Hollywood sex symbol Raquel Welch dies at 82
Raquel Welch, whose emergence from the sea in a skimpy, furry bikini in the film “One Million Years B.C.” would propel her to international sex symbol status throughout the 1960s and `70s, has died. She was 82.
Welch died early Wednesday after a brief illness, according to her agent, Stephen LaManna of the talent agency Innovative Artists.
Welch's breakthrough came in 1966's campy prehistoric flick “One Million Years B.C.,” despite having a grand total of three lines. Clad in a brown doeskin bikini, she successfully evaded pterodactyls but not the notice of the public.
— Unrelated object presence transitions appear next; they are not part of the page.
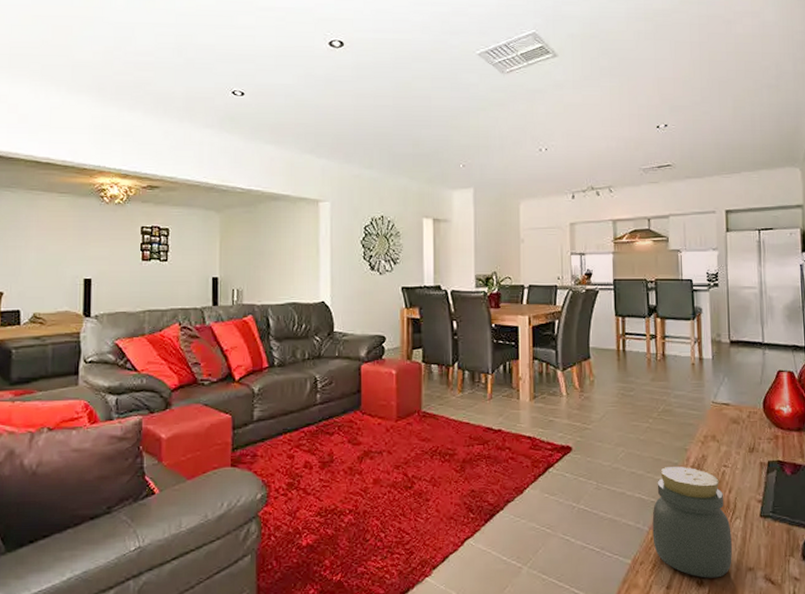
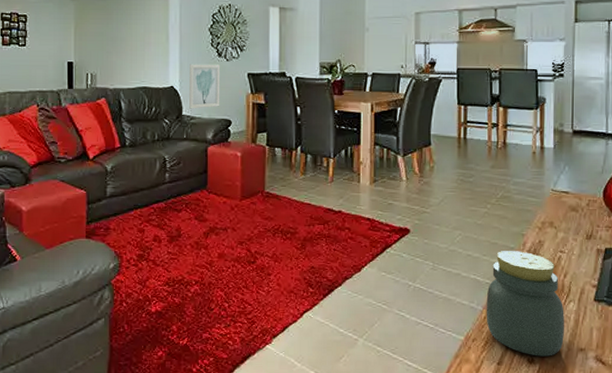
wall art: none [341,278,374,325] -> present [189,64,221,109]

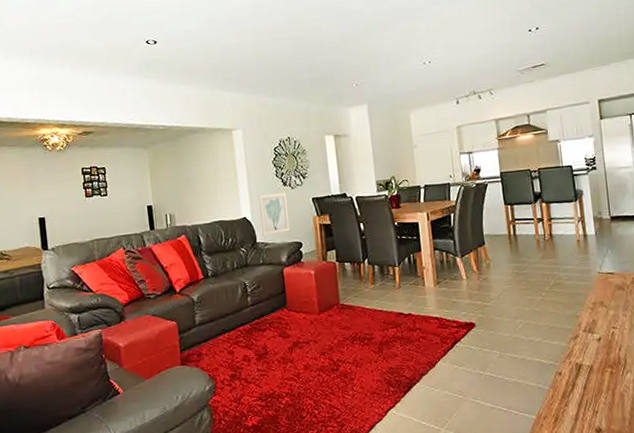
jar: present [486,251,564,357] -> none [551,331,626,426]

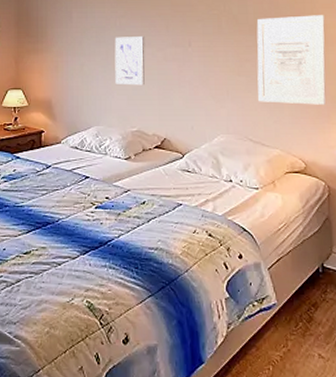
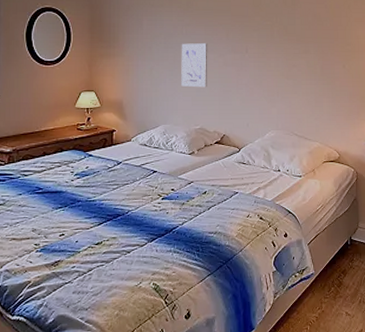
wall art: present [256,15,326,105] -> none [302,27,357,104]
“I just thought it was a goofy dinosaur epic we'd be able to sweep under the carpet one day,” she told The Associated Press in 1981. “Wrong. It turned out that I was the Bo Derek of the season, the lady in the loin cloth about whom everyone said, `My God, what a bod' and they expected to disappear overnight.”
She did not, playing Lust for the comedy team of Peter Cook and Dudley Moore in their film “Bedazzled” in 1967 and playing a secret agent in the sexy spy spoof “Fathom” that same year.
Her curves and beauty captured pop culture attention, with Playboy crowning her the “most desired woman” of the `70s, despite never being completely naked in the magazine. In 2013, she graced the No. 2 spot on Men's Health's “Hottest Women of All Time” list. In the film “The Shawshank Redemption,” a poster of Welch covers an escape tunnel — the last of three that character Andy Dufresne (Tim Robbins) used after Rita Hayworth and Marilyn Monroe.
Admirers took to Twitter to mourn the star, including TV host Rosie O'Donnell, actor Chris Meloni and writer-director Paul Feig, who worked with Welch on “Sabrina the Teenage Witch” and called her “Kind, funny and a true superstar whom I was pretty much in love with for most of my childhood. We've lost a true icon.”
Married and divorced four times, she is survived by two children, Damon Welch and Tahnee Welch, who also became an actress, including landing a featured role in 1985's “Cocoon.”